Last week, Cyndi Roy, director of communications at the Massachusetts Department of Transportation, confirmed that the department will use a PLA on the project if the Federal Highway Administration says okay. The principal reason a PLA is necessary, contends Roy, is that the MBTA’s Red Line runs over the Longfellow Bridge “and there are concerns that contractor employees that are not subject to a PLA mandated no-strike, no-job-action clause could lead to service issues on the Red Line.’’
But disruptive strikes and job actions are not something one commonly associates with non-union firms. Indeed, Greg Beeman, president of Associated Builders and Contractors of Massachusetts, an umbrella group for non-union construction firms, says he can’t recall a single incidence of a strike or job action by a non-union firm on a public job. Asked for examples, Roy failed to provide any, but said, via e-mail, that “there are many instances where union workers have set up picket lines and have disrupted work on non-union contracts.’’
The problem there, however, obviously lies with the union workers, not their non-union counterparts; if that’s really the administration’s big reason for a PLA, then it is letting the prospect of union misbehavior justify excluding non-union firms. That would be an egregiously wrong-headed response.
This is the second PLA that has been imposed under Patrick. The first was on the $750 million renovation and reconstruction of the University of Massachusetts at Boston, which the administration justified by citing the complexity of the project and the need to ensure against disruptive labor disputes.
A study of Massachusetts school construction projects estimated that PLAs added 12 percent to construction costs.
If those rationales sound rather tinny, well, taxpayers should recall that Patrick pledged to support PLAs on an AFL-CIO endorsement questionnaire when he first ran for governor. And, further, that when he ran for reelection in 2010, he courted trade unions by noting that he had “directed that, going forward, project labor agreements be used when necessary.’’ They are never truly necessary, of course; though the state’s Supreme Judicial Court has said the exclusionary pacts are allowable on certain complex projects, it has also warned that they are anti-competitive.

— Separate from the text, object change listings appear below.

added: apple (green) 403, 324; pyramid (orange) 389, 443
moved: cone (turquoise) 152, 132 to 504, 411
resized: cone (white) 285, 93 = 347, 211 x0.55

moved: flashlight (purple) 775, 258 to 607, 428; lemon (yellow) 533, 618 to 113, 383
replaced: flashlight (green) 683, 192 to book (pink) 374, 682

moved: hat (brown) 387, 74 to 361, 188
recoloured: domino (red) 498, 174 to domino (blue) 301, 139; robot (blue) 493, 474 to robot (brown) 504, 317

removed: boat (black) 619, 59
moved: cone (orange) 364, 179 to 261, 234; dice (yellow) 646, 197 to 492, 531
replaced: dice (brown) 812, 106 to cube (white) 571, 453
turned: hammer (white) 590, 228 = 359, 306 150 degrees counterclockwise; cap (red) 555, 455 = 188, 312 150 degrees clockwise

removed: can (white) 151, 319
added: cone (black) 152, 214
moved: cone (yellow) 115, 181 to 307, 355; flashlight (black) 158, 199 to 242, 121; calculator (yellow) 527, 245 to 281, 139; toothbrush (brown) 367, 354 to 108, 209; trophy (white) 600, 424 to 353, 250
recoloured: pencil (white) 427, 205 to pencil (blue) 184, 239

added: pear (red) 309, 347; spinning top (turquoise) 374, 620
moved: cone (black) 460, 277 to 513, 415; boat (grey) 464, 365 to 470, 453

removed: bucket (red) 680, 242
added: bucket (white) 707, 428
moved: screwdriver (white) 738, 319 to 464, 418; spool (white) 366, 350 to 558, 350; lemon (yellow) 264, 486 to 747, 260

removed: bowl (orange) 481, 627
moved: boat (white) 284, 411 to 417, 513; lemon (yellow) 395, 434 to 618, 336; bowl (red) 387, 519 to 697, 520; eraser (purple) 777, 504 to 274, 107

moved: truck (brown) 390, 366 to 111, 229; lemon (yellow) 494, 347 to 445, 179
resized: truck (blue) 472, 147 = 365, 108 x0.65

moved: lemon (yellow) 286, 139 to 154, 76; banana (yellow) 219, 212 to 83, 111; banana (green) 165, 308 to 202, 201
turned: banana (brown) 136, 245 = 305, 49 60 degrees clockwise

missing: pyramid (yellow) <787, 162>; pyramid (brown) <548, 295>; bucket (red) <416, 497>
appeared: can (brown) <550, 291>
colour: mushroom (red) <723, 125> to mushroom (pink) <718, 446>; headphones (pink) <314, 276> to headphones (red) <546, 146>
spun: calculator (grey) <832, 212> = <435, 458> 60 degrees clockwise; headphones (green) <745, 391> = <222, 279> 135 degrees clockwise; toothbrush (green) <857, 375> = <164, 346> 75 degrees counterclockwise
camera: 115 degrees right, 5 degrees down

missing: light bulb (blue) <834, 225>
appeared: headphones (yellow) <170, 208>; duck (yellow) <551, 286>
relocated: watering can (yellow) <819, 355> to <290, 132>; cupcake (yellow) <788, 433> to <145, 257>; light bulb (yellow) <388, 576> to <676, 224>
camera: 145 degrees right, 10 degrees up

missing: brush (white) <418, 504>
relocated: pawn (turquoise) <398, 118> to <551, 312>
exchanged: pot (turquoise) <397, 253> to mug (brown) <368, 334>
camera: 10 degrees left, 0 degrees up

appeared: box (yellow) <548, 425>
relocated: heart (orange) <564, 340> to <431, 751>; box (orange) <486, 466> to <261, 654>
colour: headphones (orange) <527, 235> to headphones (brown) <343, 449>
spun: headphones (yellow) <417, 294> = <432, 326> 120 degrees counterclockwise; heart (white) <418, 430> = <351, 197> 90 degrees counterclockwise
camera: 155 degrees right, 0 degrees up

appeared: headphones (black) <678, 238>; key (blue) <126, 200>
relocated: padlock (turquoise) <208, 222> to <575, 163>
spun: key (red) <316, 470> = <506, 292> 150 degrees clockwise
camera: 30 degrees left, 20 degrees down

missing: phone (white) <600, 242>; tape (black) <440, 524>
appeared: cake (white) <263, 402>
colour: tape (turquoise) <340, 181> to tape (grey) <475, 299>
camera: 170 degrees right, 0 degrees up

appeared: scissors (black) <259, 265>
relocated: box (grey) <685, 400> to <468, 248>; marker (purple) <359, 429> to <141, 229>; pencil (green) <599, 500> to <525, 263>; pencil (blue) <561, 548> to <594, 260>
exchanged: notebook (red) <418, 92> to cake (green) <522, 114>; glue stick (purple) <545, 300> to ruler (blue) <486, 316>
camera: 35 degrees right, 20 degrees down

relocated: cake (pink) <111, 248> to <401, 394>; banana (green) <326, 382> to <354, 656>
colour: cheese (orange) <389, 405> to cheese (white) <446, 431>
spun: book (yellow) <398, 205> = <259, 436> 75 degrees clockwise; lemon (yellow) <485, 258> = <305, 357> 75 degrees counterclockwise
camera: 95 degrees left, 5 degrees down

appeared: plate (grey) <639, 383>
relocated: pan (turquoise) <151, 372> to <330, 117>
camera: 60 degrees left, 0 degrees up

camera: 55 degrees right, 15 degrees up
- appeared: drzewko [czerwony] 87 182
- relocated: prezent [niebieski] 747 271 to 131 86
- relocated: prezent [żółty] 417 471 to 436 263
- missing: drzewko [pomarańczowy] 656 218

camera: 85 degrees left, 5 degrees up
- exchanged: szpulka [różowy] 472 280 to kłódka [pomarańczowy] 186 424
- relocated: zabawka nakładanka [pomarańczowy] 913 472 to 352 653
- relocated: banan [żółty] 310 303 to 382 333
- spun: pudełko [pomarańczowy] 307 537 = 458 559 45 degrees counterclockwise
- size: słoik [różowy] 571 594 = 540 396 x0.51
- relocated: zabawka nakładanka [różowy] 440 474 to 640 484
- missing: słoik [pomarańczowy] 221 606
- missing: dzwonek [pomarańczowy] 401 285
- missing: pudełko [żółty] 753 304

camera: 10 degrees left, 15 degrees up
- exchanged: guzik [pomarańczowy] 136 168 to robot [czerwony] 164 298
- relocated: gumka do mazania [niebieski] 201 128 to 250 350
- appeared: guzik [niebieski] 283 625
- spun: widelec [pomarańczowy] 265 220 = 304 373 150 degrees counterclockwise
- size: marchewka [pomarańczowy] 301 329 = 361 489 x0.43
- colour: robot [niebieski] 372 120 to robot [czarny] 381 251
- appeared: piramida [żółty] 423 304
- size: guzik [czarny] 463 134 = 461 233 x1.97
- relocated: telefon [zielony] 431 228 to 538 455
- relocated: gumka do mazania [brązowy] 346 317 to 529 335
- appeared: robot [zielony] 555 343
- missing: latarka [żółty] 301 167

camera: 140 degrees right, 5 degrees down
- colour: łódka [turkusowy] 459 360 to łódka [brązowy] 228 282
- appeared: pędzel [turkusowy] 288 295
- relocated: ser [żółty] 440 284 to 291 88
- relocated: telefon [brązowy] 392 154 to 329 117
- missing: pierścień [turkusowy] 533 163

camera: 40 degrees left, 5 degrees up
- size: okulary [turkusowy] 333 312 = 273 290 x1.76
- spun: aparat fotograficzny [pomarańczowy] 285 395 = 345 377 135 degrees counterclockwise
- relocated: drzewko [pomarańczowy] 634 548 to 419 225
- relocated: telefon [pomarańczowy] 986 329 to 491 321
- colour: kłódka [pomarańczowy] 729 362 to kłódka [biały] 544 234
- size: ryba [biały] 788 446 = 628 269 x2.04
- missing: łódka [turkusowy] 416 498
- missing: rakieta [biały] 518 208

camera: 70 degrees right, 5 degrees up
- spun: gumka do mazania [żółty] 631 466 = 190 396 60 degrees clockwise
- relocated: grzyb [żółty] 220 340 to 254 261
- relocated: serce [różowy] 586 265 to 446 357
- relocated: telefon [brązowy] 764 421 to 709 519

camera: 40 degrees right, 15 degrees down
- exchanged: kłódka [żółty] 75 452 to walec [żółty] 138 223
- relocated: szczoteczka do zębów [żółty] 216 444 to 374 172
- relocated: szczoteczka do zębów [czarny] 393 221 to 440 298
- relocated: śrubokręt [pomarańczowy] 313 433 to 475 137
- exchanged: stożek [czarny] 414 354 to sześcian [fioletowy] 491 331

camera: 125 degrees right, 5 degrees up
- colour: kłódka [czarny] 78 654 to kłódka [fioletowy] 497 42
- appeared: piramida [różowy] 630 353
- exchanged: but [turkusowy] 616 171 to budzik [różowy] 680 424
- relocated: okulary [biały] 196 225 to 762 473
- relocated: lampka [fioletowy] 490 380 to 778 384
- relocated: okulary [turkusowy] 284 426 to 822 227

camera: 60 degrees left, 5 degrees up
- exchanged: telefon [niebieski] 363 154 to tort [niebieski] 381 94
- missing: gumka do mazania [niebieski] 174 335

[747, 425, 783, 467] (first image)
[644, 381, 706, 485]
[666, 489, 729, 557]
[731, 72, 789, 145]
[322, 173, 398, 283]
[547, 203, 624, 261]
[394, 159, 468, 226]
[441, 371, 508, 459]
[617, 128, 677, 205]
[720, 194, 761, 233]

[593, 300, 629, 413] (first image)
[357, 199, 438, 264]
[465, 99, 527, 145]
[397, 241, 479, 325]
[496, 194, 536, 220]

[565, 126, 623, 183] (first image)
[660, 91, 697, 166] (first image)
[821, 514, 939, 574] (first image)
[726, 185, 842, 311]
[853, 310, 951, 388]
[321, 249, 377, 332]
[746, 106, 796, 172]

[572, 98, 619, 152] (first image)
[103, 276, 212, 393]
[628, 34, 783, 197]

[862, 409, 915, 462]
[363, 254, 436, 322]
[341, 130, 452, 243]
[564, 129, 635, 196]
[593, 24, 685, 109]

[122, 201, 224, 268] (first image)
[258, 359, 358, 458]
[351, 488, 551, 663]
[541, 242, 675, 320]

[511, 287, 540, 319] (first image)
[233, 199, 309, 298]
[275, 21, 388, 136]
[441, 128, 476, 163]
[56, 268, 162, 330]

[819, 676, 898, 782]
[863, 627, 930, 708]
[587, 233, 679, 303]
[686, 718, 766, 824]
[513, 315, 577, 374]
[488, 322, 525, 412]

PLAs are a top priority for unions for that very reason: They effectively keep union firms from having to compete with non-union companies. That’s so because PLAs stipulate that the workers on a job must be union members. That means non-union firms must either use union employees, and abide by union work rules, or have their own employees enroll in a union while they work on the project, and pay union dues and fees. Even then, says Beeman, firm managers can’t be certain they’ll be able to work with their own teams, which makes it difficult to develop an accurate bid for a PLA-governed project. Faced with uncertainty, most non-union firms choose not to compete for that work.
Restricting competition in that manner carries a cost. A study of Massachusetts school construction projects by the Beacon Hill Institute, Suffolk University’s market-oriented think tank, estimated that PLAs added 12 percent to construction costs. (Institute studies of school construction in Connecticut and New York found that PLAs led to even larger increases in bids or actual construction costs). Even if the effect were only half that, it would mean an extra $60 million for these two projects.
The state can’t afford to pay that kind of pointless premium. The Patrick administration should reverse this decision.